Eine Nacht in der Zelle scheint ihn zur Besinnung zu bringen. Die Spielsucht will er therapieren lassen, aber er träumt mit 26 Jahren und inzwischen 95 Kilo noch immer von der Fußball-Karriere. Er sieht sich wieder im Mittelpunkt, weil sich Fernsehsender und Zeitungen für seine Geschichte interessieren. In der Wirklichkeit ist er nicht angekommen.

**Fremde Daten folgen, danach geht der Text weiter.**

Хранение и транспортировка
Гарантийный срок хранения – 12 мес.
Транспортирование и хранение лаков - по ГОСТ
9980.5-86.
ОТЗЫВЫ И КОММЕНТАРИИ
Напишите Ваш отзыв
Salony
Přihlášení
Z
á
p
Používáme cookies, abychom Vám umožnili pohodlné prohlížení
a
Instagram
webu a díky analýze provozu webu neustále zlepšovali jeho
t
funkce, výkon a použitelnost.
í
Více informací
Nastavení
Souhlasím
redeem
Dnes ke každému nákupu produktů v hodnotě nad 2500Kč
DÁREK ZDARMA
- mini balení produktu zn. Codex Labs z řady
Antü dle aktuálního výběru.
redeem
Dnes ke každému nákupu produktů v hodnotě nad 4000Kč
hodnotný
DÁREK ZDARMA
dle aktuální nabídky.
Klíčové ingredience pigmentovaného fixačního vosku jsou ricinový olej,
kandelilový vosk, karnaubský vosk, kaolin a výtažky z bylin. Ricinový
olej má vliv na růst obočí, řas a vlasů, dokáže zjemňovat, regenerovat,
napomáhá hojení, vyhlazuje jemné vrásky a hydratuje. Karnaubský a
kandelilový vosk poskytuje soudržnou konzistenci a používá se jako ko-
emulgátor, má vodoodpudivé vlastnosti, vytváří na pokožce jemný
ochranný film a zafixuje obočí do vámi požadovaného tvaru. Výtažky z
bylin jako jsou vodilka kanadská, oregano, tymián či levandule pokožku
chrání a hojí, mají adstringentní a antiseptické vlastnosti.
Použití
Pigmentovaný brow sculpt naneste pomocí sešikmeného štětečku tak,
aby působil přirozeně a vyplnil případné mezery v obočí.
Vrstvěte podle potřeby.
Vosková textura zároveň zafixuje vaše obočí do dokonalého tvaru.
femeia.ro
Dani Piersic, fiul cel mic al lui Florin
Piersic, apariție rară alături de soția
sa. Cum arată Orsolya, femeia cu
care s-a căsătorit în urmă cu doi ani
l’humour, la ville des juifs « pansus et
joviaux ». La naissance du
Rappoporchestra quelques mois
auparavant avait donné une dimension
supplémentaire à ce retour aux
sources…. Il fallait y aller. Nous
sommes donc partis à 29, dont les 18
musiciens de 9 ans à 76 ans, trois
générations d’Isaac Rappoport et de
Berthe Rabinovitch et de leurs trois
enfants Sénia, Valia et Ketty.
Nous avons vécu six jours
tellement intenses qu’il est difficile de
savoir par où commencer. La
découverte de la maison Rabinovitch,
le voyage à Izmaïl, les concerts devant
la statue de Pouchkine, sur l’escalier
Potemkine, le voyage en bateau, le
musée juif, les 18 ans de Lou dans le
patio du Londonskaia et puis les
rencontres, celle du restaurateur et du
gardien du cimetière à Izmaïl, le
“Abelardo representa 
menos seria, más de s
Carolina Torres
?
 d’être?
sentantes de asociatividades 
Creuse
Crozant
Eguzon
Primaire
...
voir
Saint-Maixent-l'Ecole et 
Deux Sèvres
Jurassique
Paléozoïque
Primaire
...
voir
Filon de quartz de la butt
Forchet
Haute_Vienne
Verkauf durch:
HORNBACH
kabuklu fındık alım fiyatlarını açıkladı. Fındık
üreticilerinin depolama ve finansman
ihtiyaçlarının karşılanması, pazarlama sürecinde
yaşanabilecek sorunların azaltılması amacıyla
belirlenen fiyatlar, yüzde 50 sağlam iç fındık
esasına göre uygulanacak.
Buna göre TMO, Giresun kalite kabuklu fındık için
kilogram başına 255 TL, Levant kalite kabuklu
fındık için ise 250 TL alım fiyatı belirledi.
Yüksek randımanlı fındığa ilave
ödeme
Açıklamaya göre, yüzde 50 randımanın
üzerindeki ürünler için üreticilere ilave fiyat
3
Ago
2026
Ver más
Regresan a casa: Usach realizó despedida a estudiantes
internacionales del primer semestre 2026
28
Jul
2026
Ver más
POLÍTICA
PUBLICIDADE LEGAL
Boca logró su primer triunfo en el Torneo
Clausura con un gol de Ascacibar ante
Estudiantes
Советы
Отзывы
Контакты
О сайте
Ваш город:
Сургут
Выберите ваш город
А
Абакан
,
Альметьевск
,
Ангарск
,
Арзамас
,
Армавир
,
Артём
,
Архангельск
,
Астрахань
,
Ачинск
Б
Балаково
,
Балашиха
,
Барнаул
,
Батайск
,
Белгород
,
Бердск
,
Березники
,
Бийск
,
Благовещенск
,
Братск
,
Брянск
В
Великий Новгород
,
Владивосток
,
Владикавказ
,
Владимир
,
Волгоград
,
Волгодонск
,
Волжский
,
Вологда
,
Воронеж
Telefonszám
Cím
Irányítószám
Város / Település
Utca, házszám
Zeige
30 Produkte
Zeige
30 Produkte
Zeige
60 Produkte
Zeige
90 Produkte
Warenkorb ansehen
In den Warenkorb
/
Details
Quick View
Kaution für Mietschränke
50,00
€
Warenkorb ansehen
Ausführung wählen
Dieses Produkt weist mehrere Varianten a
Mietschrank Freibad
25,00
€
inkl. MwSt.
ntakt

Der DFB behandelt die Geschichte Schnitzlers wie einen Einzelfall. Löer und Schäfer beklagen das. Sie glauben, dass der Verband sich nicht mit dem allgemeinen Phänomen der Spielsucht befassen will, weil er auf das Geld aus dem Glücksspielvertrag setzt. Das finden die Autoren heuchlerisch. Aber auch sie schildern nur den Einzelfall. Vielleicht aus dramaturgischen Gründen.